Each month the Business Supplement will look into a brace of statistical information and provide readers with what we consider to be the central elements of these figures.
Stuck in traffic
If you’ve ever wondered just how bad the traffic is in Bangkok, well the Inrix Global Traffic Scorecard rates the Thai capital as the most congested in Asia (yes, that includes Beijing and Manila) and the 12th worst in the world. According to the Scorecard, Bangkok drivers spend an average of 64 hours a year stuck in traffic.
Another traffic watching source, Numbeo, has a Traffic Index which combines a series of metrics to come up with a number. There is a Time Index which measures an average one-way journey in minutes; a Time Experience Index which estimates driver dissatisfaction each minute after a one-way commute of 25 minutes; an Inefficiency Index which estimates the economies of scale involved in long commute times and a CO2 Emissions Index which is estimated in grams per return trip.
Thailand’s overall Traffic Index comes in at 189.76, which ranks the country as the fifth-worst in Asia behind Iran (252.57), India (205.31), Turkey (199.67) and the Philippines (190.57).
On the Inefficiency scale Thailand was second-worst, behind the United Arab Emirates and was third-worst on the CO2 Emissions Index at 7,926.45, behind Qatar (8,510.24) and the United Arab Emirates (8,169.71).
Perhaps surprisingly, Singapore ranks the worst of Southeast Asian nations on the Time Index with the average trip taking 45.35 minutes.
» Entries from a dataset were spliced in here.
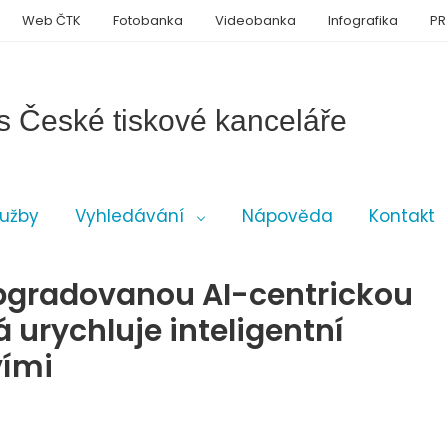
Web ČTK
Fotobanka
Videobanka
Infografika
PR
s České tiskové kanceláře
lužby
Vyhledávání
Nápověda
Kontakt
pgradovanou AI-centrickou
á urychluje inteligentní
vími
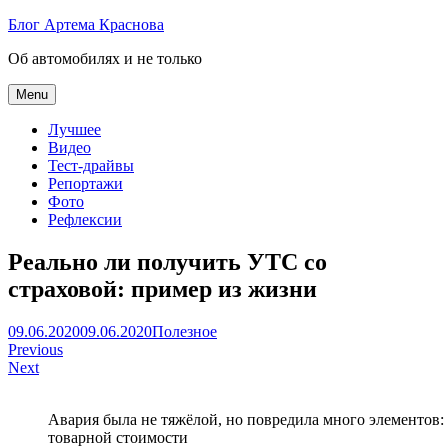
Skip
Блог Артема Краснова
to
Об автомобилях и не только
content
Menu
Лучшее
Видео
Тест-драйвы
Репортажи
Фото
Рефлексии
Реально ли получить УТС со
страховой: пример из жизни
Артем
09.06.2020
09.06.2020
Полезное
Навигация
Краснов
Previous
Next
по
записям
Авария была не тяжёлой, но повредила много элементов:
товарной стоимости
The Philippines is second at 43.42 minutes while Thailand is fourth at 41.09 minutes, just behind Indonesia’s 41.73 minutes.
According to statistics compiled by the World Prison Brief and the Institute for Criminal Policy Research, Thailand had a total prison population of 322,634 persons which equates to an incredible 476 per 100,000 of the national population.
To put that 476/100,000 in perspective, it is easily the highest in Asia, with Taiwan a distant second on 265 per 100,000 and Singapore at 213 per 100,000.
Overcrowding is always an issue and Thailand has 144 correctional institutions which are designed to house 217,000 inmates, so 322,634 means it is almost one-third beyond capacity.
Thailand is not alone among its Asean neighbours for having overcrowded prisons as Cambodia, Indonesia, Malaysia, Myanmar and the Philippines are all operating inmate numbers beyond the capacity of their prisons.